- **Work required**
Copy every line of the records below word for word, but leave the pictures out of your answer.

[Chart comprehension data]
◆ ◆ ◆ ◆
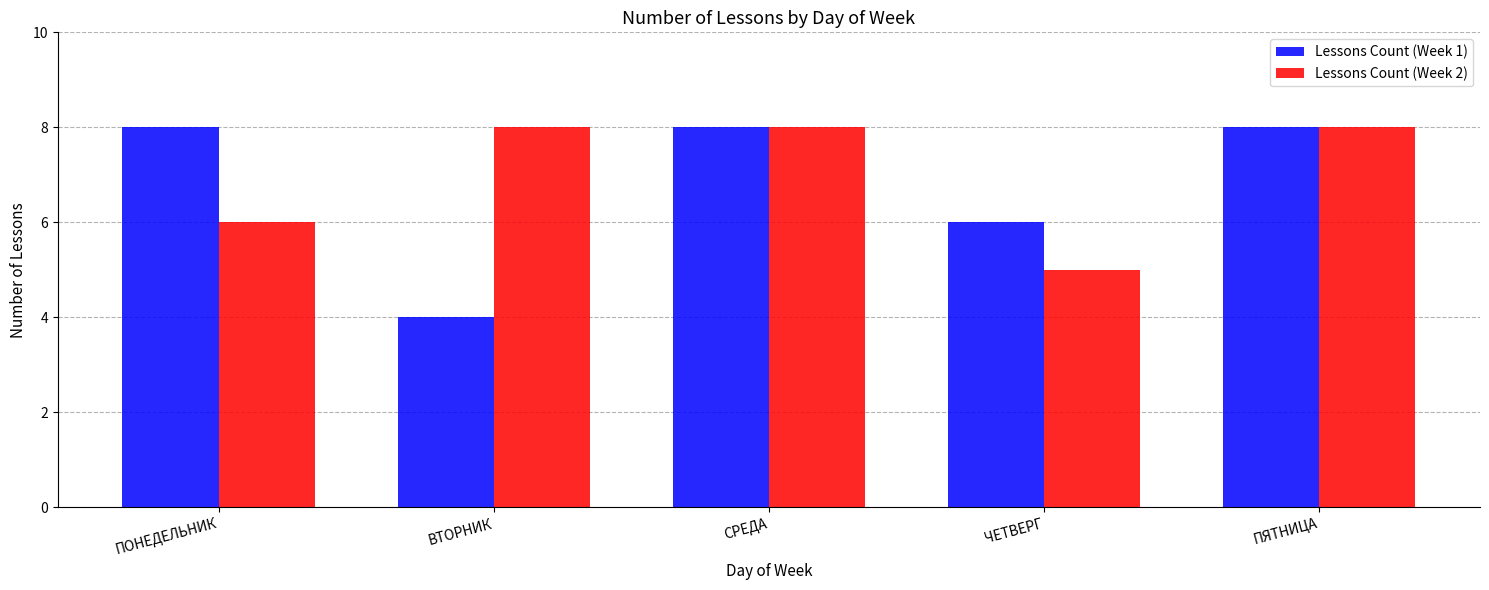

The Lessons Count (Week 1) series shows 6 at ЧЕТВЕРГ. True or false?

True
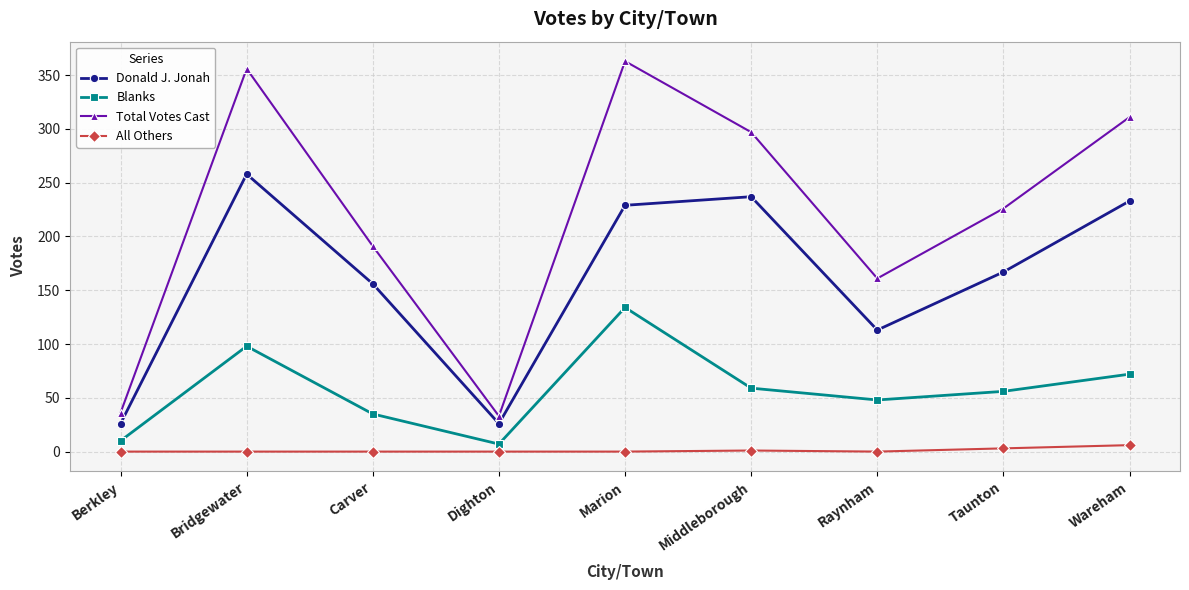

What is the label of the 5th point from the left?

Marion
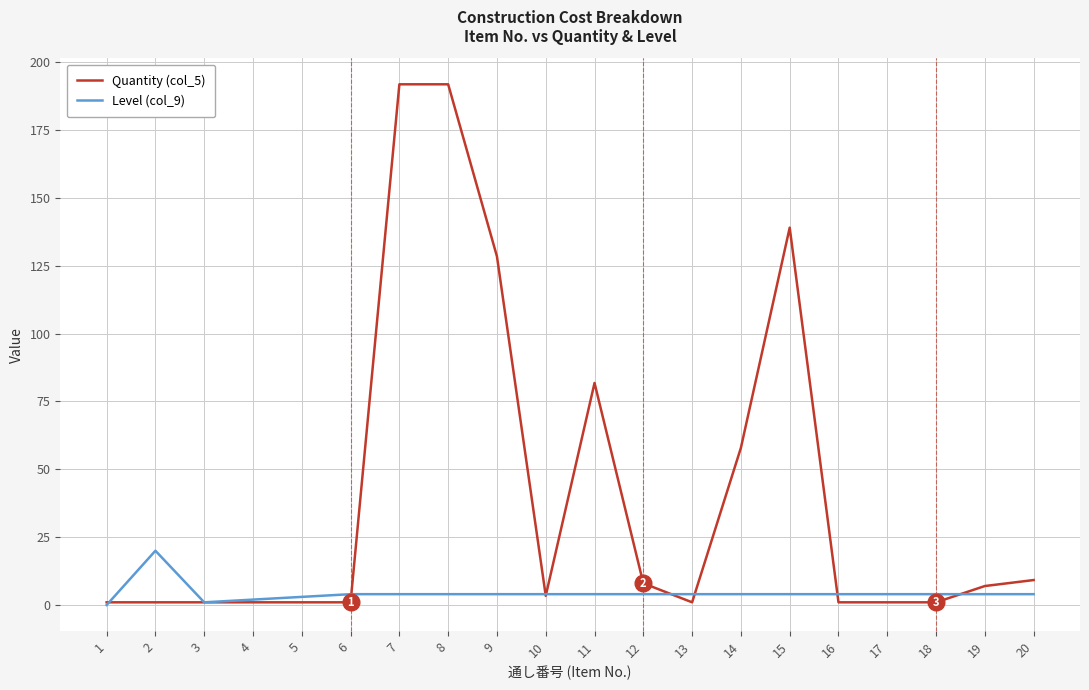

How many categories are shown in the chart?

20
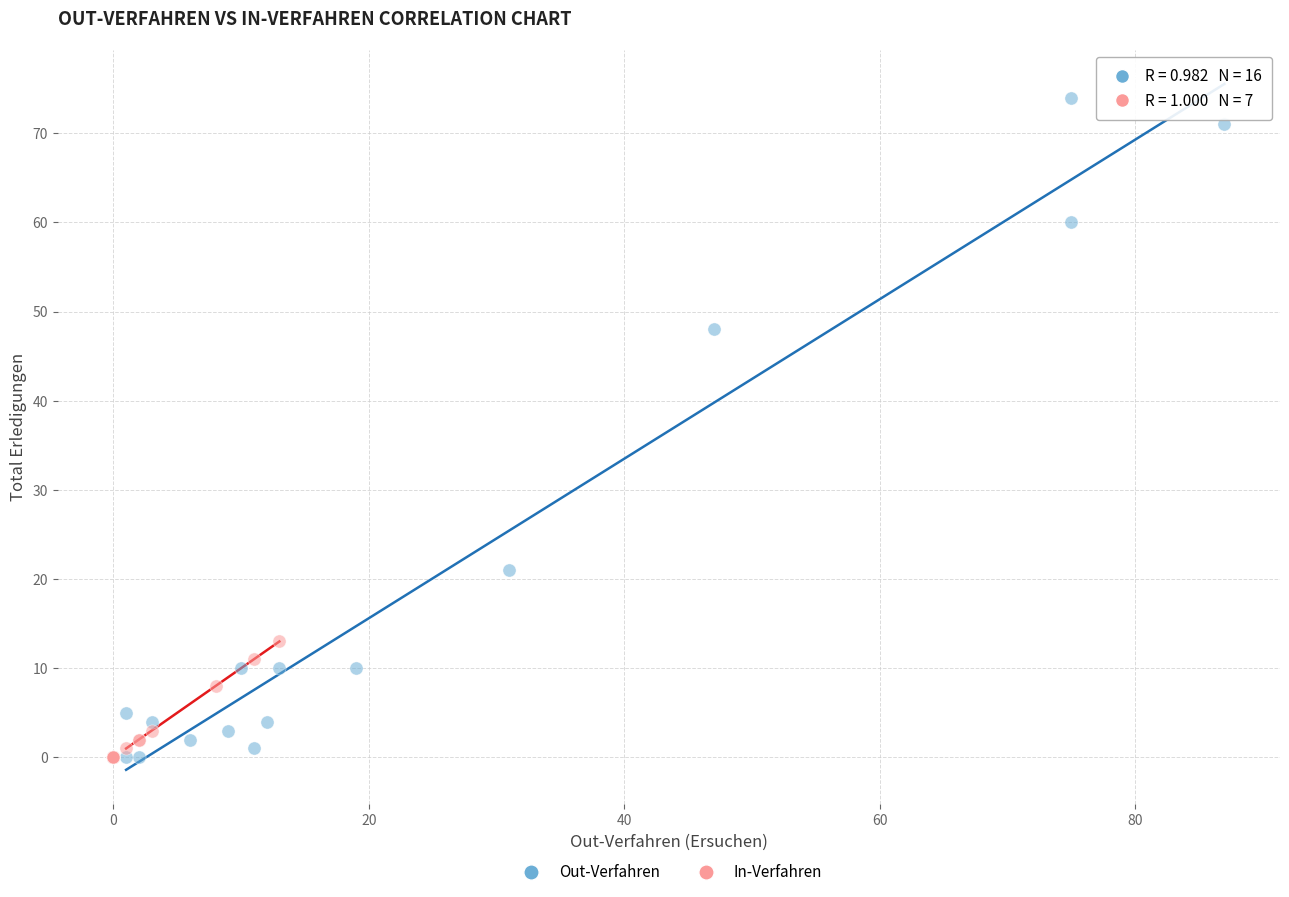

Which series reaches the maximum Y coordinate?

Out-Verfahren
◆ ◆ ◆ ◆
- **Task solution**
The Lessons Count (Week 1) series shows 6 at ЧЕТВЕРГ. True or false?

True

What is the label of the 5th point from the left?

Marion

How many categories are shown in the chart?

20

Which series reaches the maximum Y coordinate?

Out-Verfahren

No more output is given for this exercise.